Content starts
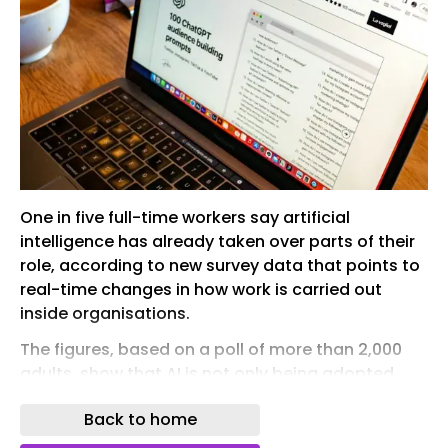
One in five full-time workers say artificial
intelligence has already taken over parts of their
role, according to new survey data that points to
real-time changes in how work is carried out
inside organisations.
The figures, based on a poll of more than 2,000
adults, show that AI is not only being adopted
widely but is actively altering tasks, often without
Back to home
formal employer oversight or strategy.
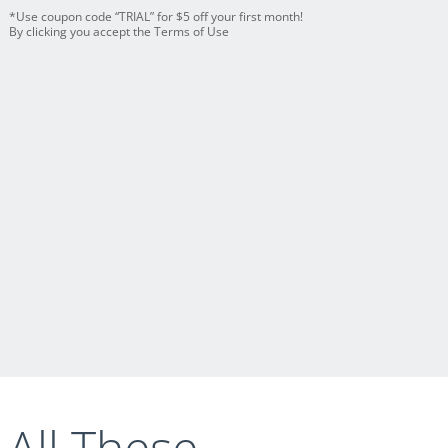
*Use coupon code “TRIAL” for $5 off your first month!
By clicking you accept the Terms of Use
 All These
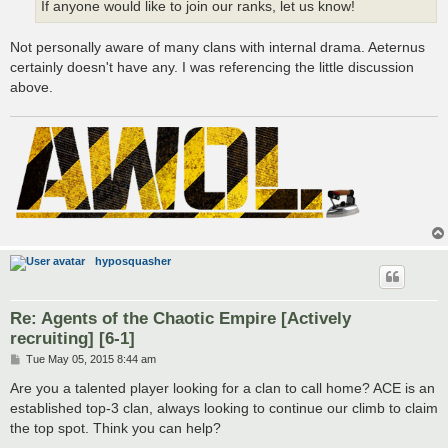
If anyone would like to join our ranks, let us know!
Not personally aware of many clans with internal drama. Aeternus
certainly doesn't have any. I was referencing the little discussion
above.
hyposquasher
Re: Agents of the Chaotic Empire [Actively
recruiting] [6-1]
P
Tue May 05, 2015 8:44 am
o
s
Are you a talented player looking for a clan to call home? ACE is an
t
established top-3 clan, always looking to continue our climb to claim
the top spot. Think you can help?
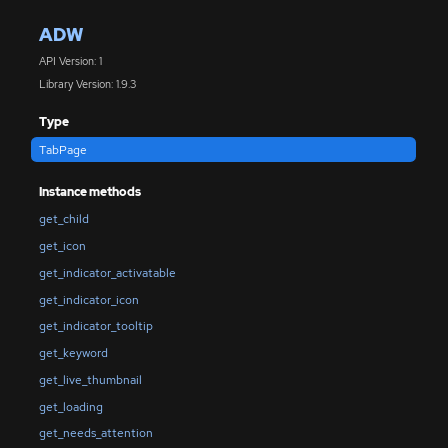
ADW
API Version: 1
Library Version: 1.9.3
Type
TabPage
Instance methods
get_child
get_icon
get_indicator_activatable
get_indicator_icon
get_indicator_tooltip
get_keyword
get_live_thumbnail
get_loading
get_needs_attention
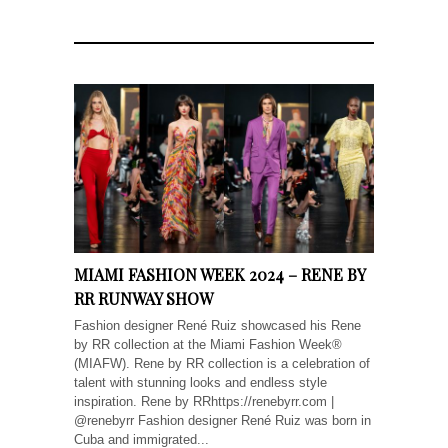
MIAMI FASHION WEEK 2024 – RENE BY
RR RUNWAY SHOW
Fashion designer René Ruiz showcased his Rene
by RR collection at the Miami Fashion Week®
(MIAFW). Rene by RR collection is a celebration of
talent with stunning looks and endless style
inspiration. Rene by RRhttps://renebyrr.com |
@renebyrr Fashion designer René Ruiz was born in
Cuba and immigrated...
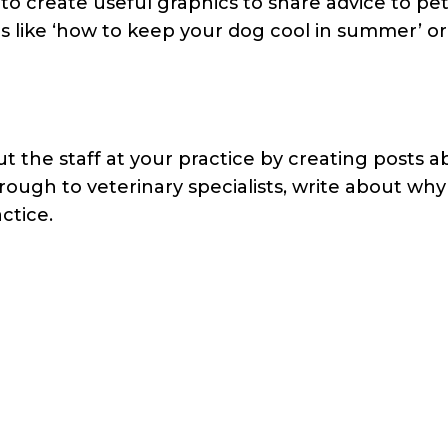
to create useful graphics to share advice to pe
 like ‘how to keep your dog cool in summer’ or 
t the staff at your practice by creating posts 
ugh to veterinary specialists, write about why
ctice.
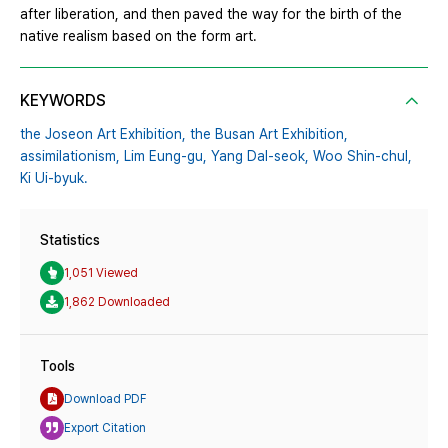
after liberation, and then paved the way for the birth of the
native realism based on the form art.
KEYWORDS
the Joseon Art Exhibition,
the Busan Art Exhibition,
assimilationism,
Lim Eung-gu,
Yang Dal-seok,
Woo Shin-chul,
Ki Ui-byuk.
Statistics
1,051 Viewed
1,862 Downloaded
Tools
Download PDF
Export Citation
Content ends
:: Your instructions ::
Locate every line in the records that contains the string "time", and copy each of those lines.

:: Output of the task ::
One in five full-time workers say artificial
real-time changes in how work is carried out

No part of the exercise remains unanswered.